Exactly. I just turned 31. I’m a normal young person and I enjoy all the things that normal young people like. I like to have a drink every now and then or even smoke some weed, you know? It’s hard, because I can’t just post about it every day. Not that I would! But you see artists like Kacey Musgraves or Margo Price and they’re like, “Here we are with giant bags of weed.” I probably couldn’t do so much of that.
Can you describe the overall mood you wish to convey to the listener withThe Lonely One? It’s often bouncy and witty in a way that would appeal to mainstream country music fans, but with kind of a gnarlier energy under the surface that I feel.
I guess I’m trying to reach out to the lonely ones out there. Not that lonely has to be a bad thing, necessarily. But you have to be able to live with yourself in order to live with other people. You have to know yourself before you can give to other people. I have always been kind of the late bloomer in things like that. I was one of the nerds. I never got asked to dances in high school; I only ever had one boyfriend. When I was younger and didn’t have much perspective as I do now, I used to just wonder why I wasn’t like other people, and why other people had all these experiences that I didn’t. But everyone’s got their path. All my songs and the theme of the record is me saying to all those people who may have ever felt like that that it’s okay and there’s other people out there. They’re walking their own paths.
Do you remember what made you feel that way? Was it the way you were raised, or some other factor affecting you?
I think it has a lot to do with personality, but I was definitely raised in a very religious household. There were lots of restrictions. You didn’t talk about sex or anything like that. I was such a goody two-shoes back then that I was just like, “Okay! I guess we don’t talk about it and we don’t do it.” I think I was a late bloomer.

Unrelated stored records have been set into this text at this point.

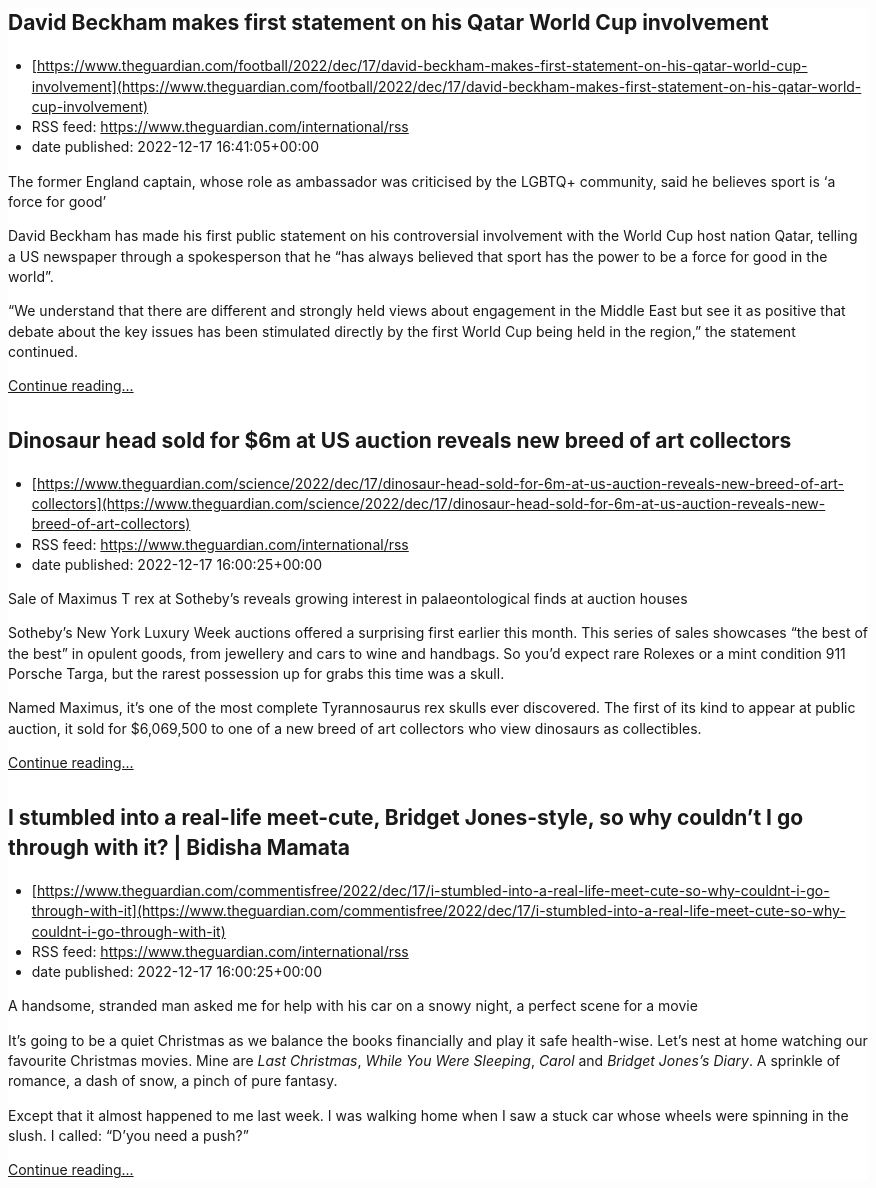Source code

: ## David Beckham makes first statement on his Qatar World Cup involvement
 - [https://www.theguardian.com/football/2022/dec/17/david-beckham-makes-first-statement-on-his-qatar-world-cup-involvement](https://www.theguardian.com/football/2022/dec/17/david-beckham-makes-first-statement-on-his-qatar-world-cup-involvement)
 - RSS feed: https://www.theguardian.com/international/rss
 - date published: 2022-12-17 16:41:05+00:00

<p>The former England captain, whose role as ambassador was criticised by the LGBTQ+ community, said he believes sport is ‘a force for good’</p><p>David Beckham has made his first public statement on his controversial involvement with the World Cup host nation Qatar, telling a US newspaper through a spokesperson that he “has always believed that sport has the power to be a force for good in the world”.</p><p>“We understand that there are different and strongly held views about engagement in the Middle East but see it as positive that debate about the key issues has been stimulated directly by the first World Cup being held in the region,” the statement continued.</p> <a href="https://www.theguardian.com/football/2022/dec/17/david-beckham-makes-first-statement-on-his-qatar-world-cup-involvement">Continue reading...</a>

## Dinosaur head sold for $6m at US auction reveals new breed of art collectors
 - [https://www.theguardian.com/science/2022/dec/17/dinosaur-head-sold-for-6m-at-us-auction-reveals-new-breed-of-art-collectors](https://www.theguardian.com/science/2022/dec/17/dinosaur-head-sold-for-6m-at-us-auction-reveals-new-breed-of-art-collectors)
 - RSS feed: https://www.theguardian.com/international/rss
 - date published: 2022-12-17 16:00:25+00:00

<p>Sale of Maximus T rex at Sotheby’s reveals growing interest in palaeontological finds at auction houses</p><p>Sotheby’s New York Luxury Week auctions offered a surprising first earlier this month. This series of sales showcases “the best of the best” in opulent goods, from jewellery and cars to wine and handbags. So you’d expect rare Rolexes or a mint condition 911 Porsche Targa, but the rarest possession up for grabs this time was a skull.</p><p>Named Maximus, it’s one of the most complete Tyrannosaurus rex skulls ever discovered. The first of its kind to appear at public auction, it sold for $6,069,500 to one of a new breed of art collectors who view dinosaurs as collectibles.</p> <a href="https://www.theguardian.com/science/2022/dec/17/dinosaur-head-sold-for-6m-at-us-auction-reveals-new-breed-of-art-collectors">Continue reading...</a>

## I stumbled into a real-life meet-cute, Bridget Jones-style, so why couldn’t I go through with it? | Bidisha Mamata
 - [https://www.theguardian.com/commentisfree/2022/dec/17/i-stumbled-into-a-real-life-meet-cute-so-why-couldnt-i-go-through-with-it](https://www.theguardian.com/commentisfree/2022/dec/17/i-stumbled-into-a-real-life-meet-cute-so-why-couldnt-i-go-through-with-it)
 - RSS feed: https://www.theguardian.com/international/rss
 - date published: 2022-12-17 16:00:25+00:00

A handsome, stranded man asked me for help with his car on a snowy night, a perfect scene for a movie<p>It’s going to be a quiet Christmas as we balance the books financially and play it safe health-wise. Let’s nest at home watching our favourite Christmas movies. Mine are <em>Last Christmas</em>, <em>While You Were Sleeping</em>, <em>Carol</em> and <em>Bridget Jones’s Diary</em>. A sprinkle of romance, a dash of snow, a pinch of pure fantasy.</p><p>Except that it almost happened to me last week. I was walking home when I saw a stuck car whose wheels were spinning in the slush. I called: “D’you need a push?”</p> <a href="https://www.theguardian.com/commentisfree/2022/dec/17/i-stumbled-into-a-real-life-meet-cute-so-why-couldnt-i-go-through-with-it">Continue reading...</a>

But in a broader sense, it’s really just psychology 101. The moment you reach in your twenties or thirties -- or never -- where you realize you actually don’t have to define yourself based on childhood preconceptions of who you’d be.
I don’t think it was until I was about 20 or 21 that I realized, “Oh, you can say no to things.” You can choose a different religion than your parents or even not have religion. I started learning, “Oh, I can be my own person now.” Sometimes, those choices hurt the people that you love. But you can’t always be doing things [solely] for other people. At some point, you have to choose your own path in life.
Is there anything else you feel is crucial to know about the record?
Well, the album means a lot to me… [dog cries] Frodo, cool it!
Is his name Frodo?
Yeah, this is my dog Frodo. He’s right here. He’s a miniature schnauzer. He looks more like a Gandalf. Actually, one time I ordered a leather collar on Etsy that had the One Ring inscription and it glowed in the dark.
But about my album! I think the reason it took about four years of me living and working in Nashville to make was because I had to go through a lot to get there. To get to the point of independence in my creativity. Because I was with Big Machine for about two years and that was a totally different direction than I wanted to head in. They were great to me and I am so thankful for the time that I had with them, but when we parted ways, I finally realized I don’t have to worry about what other people think. I can just make music I like and not worry if it’s going to be a No. 1 radio hit or not. I think when I kind of threw my hands in the air and said “You know what? Screw what everybody else wants or what they think is commercial. I’m just going to make music.” The freedom in not caring was really amazing and eye-opening to make music with.
So, finally, what do you learn from Frodo? He seems like a very sweet dog.
Aww. He’s so wise. Frodo is the perfect example of unconditional love and affection. When I got him, I wanted a dog who was all about me and I’m his world. Frodo’s the perfect dog. But he loves everybody else too. We should all try and be more like him.